Stretching Paper (for heavyweight techniques)
For heavy wet-on-wet work on lighter paper:
- Soak the paper in clean water for 5-10 minutes
- Lay the wet paper on a wooden board
- Staple every 3-5cm around all four edges while the paper is still wet
- Let it dry completely (several hours or overnight) before painting
- The paper dries taut and stays perfectly flat through any amount of water application
Palette Organization
If using a palette with separate wells (rather than a pan set), arrange colours logically:
- Group warm colours (yellows, oranges, warm reds) together
- Group cool colours (cool reds, blues, greens) together
- Keep earth tones (ochre, sienna, umber) in a separate grouping
- Leave the largest open area for mixing – this is more important than the colour wells
Consistent placement helps you reach for the right colour instinctively. See our beginner paint guide for recommended colour selections.
Workspace Tips for Small Spaces
You do not need a dedicated art room. Many painters work at kitchen tables, desks, or even lap desks on a sofa. Adaptations for small spaces:
- Use a portable painting kit: Assemble everything in a box or bag that you set out when painting and pack away when finished
- Reduce footprint: A small palette, one water container instead of two, and a sketchbook instead of loose sheets minimises table space needed
- Vertical storage: Store brushes upright in a jar or cup. Hang or shelf-store your paper and board when not in use
- Protect the surface: A large plastic cutting mat (available at sewing shops) provides a waterproof, self-healing surface that protects any table
Cleanup and Storage
After Each Session
- Rinse all brushes thoroughly in clean water until no colour runs out
- Reshape brush tips gently with your fingers
- Lay brushes flat or hang them tip-down to dry. Never store wet brushes upright (tip-up) as water collects in the ferrule and loosens the handle
- Empty and rinse water containers
- Wipe down your palette mixing area (but leave the paint wells – dried watercolor reactivates with water)

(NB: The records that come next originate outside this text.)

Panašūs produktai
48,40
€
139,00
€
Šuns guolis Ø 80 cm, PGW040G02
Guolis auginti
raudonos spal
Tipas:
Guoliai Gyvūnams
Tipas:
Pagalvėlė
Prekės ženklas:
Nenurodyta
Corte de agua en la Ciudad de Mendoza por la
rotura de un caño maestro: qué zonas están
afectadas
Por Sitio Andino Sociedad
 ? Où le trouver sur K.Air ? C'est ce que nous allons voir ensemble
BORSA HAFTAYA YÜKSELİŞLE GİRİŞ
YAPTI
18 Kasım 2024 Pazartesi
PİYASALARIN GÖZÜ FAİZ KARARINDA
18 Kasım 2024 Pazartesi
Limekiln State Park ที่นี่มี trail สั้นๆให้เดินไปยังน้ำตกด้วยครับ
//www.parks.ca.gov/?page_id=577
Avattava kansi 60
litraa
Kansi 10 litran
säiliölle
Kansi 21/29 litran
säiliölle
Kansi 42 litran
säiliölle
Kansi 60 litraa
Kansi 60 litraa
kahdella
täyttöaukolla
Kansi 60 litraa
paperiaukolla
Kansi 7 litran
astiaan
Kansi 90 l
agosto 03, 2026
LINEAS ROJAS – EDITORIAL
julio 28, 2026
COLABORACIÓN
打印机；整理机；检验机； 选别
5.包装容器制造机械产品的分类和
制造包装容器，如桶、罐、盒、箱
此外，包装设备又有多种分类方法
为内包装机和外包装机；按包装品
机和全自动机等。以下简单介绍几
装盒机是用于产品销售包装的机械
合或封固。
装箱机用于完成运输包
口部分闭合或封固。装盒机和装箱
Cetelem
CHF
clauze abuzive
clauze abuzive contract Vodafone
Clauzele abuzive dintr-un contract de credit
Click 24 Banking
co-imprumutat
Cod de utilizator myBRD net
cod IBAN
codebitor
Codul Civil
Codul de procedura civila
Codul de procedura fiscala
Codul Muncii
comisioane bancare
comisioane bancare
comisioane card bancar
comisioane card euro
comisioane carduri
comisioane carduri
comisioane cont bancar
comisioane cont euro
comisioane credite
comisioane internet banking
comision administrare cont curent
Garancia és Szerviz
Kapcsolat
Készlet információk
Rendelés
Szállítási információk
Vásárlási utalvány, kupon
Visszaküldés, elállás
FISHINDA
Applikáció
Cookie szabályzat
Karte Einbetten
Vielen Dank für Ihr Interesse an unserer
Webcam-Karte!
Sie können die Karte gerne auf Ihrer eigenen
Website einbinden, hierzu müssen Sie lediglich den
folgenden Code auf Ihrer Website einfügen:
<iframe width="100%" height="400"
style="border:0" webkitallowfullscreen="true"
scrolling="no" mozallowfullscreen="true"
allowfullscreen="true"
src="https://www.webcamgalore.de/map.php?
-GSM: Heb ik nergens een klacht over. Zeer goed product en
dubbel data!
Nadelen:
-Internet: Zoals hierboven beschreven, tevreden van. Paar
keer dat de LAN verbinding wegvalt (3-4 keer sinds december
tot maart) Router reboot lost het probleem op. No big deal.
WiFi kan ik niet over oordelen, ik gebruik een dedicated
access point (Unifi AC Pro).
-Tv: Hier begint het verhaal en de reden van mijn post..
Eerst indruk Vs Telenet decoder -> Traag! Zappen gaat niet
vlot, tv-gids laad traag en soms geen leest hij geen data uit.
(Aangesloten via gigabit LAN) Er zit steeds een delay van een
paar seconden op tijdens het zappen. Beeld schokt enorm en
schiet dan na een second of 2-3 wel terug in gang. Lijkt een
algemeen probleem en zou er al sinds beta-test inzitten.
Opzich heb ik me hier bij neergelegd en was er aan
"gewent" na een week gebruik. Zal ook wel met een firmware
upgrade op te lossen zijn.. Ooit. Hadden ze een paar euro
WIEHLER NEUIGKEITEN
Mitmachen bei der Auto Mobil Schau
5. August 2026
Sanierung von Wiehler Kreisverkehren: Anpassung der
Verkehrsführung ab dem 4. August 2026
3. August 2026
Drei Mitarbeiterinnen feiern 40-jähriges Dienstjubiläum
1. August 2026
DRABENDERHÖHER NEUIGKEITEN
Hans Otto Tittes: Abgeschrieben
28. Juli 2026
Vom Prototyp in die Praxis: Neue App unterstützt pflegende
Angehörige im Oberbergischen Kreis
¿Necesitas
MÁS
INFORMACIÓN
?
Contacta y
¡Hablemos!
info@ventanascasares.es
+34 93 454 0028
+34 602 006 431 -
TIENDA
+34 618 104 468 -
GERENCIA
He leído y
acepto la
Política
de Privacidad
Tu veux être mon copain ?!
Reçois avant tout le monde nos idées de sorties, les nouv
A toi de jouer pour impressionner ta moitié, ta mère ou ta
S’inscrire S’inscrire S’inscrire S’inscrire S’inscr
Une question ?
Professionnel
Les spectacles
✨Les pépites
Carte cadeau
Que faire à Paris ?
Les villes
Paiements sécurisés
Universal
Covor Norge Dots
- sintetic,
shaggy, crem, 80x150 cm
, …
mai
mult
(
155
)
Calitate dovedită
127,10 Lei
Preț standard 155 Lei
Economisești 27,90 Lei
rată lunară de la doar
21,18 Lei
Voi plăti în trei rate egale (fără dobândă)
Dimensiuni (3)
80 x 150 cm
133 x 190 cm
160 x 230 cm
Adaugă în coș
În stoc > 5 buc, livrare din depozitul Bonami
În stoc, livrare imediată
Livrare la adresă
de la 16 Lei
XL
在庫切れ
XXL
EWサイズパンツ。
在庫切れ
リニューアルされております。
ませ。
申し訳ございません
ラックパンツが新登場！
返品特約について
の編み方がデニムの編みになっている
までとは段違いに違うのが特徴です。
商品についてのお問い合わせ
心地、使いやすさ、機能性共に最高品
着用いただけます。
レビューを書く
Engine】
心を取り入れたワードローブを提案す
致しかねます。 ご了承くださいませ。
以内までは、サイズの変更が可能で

- Let paintings dry flat and away from direct heat or sunlight
Brush Care
Good brushes last years with proper care. The main enemies of watercolor brushes are:
- Paint dried in the ferrule (the metal part) – rinse thoroughly every session
- Storage with bent tips – store flat or hanging, never resting on the tip
- Moths and insects attracted to natural hair – store in a sealed container if not used for weeks
Accessories That Improve Your Workspace
These are not essential but make painting more comfortable and efficient:
- Spray bottle: For misting paper before painting, reactivating dried palette paint, and maintaining moisture during long wet-on-wet sessions
- Brush rest: Prevents brushes from rolling off the table and keeps tips off the surface
- Pencil: HB or 2B for light sketching before painting. Avoid pressing hard – pencil marks are difficult to erase under watercolor
- Eraser: Kneaded eraser for lightening pencil lines without damaging paper
- Hair dryer: For speeding up drying between layers when you are impatient (use on low heat, keep distance)
The One-Minute Setup Challenge
The best workspace is one you actually use. If setup takes too long, you will paint less often. Aim to get everything out and ready in under one minute. Pre-organize your supplies in a single container or tray that you can grab and go. The faster you can start painting, the more often you will paint.
Frequently Asked Questions
Do I need an easel for watercolor?
Not necessarily. Most watercolorists work on a flat or slightly tilted surface. A tabletop easel is convenient for keeping your paper at a consistent angle but a propped-up board works just as well. Vertical easels (like those used for oil painting) are generally not used for watercolor because wet paint runs down the surface.
Can I paint outdoors?
Absolutely. Outdoor (plein air) painting is a wonderful practice. You need a portable setup: a compact palette, a few brushes, a watercolor sketchbook or small board with paper, and a water container. Water brush pens eliminate the need for a water cup entirely.